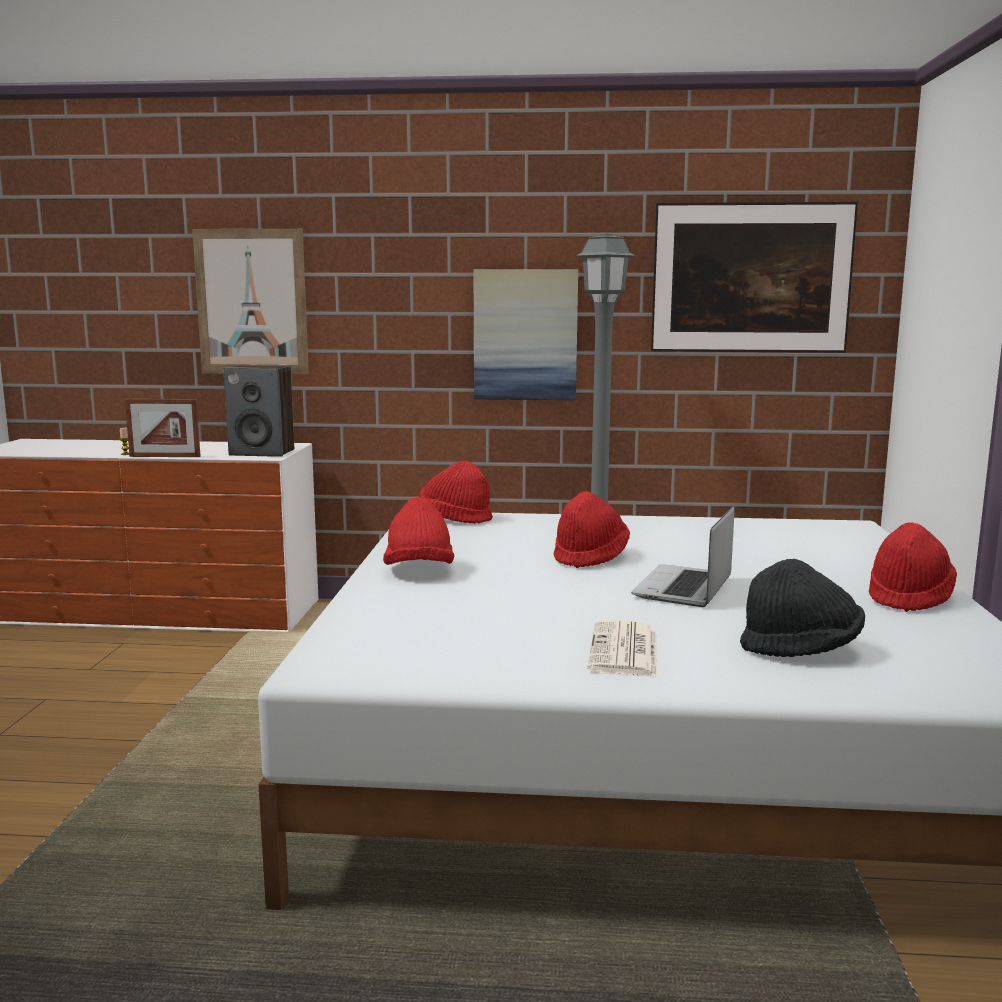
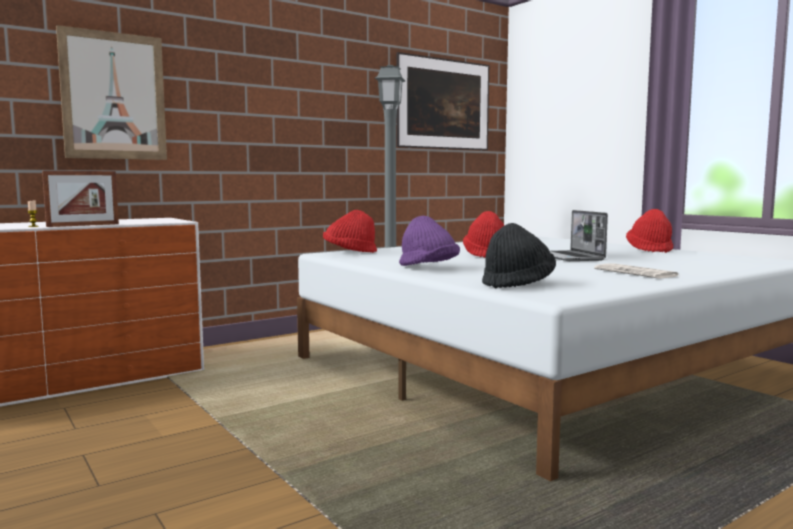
camera: 40 degrees left, 5 degrees down
(263, 452) = (161, 220): speaker -> none
(419, 571) = (428, 268): red hat -> purple hat
(525, 335) = (325, 133): picture -> none
(800, 649) = (684, 264): black hat -> black hat (518, 284)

→ **Exercise directions**: The word "none" appears in some lines of the data. Copy every one of those lines.

→ **Answer for the task**:
(263, 452) = (161, 220): speaker -> none
(525, 335) = (325, 133): picture -> none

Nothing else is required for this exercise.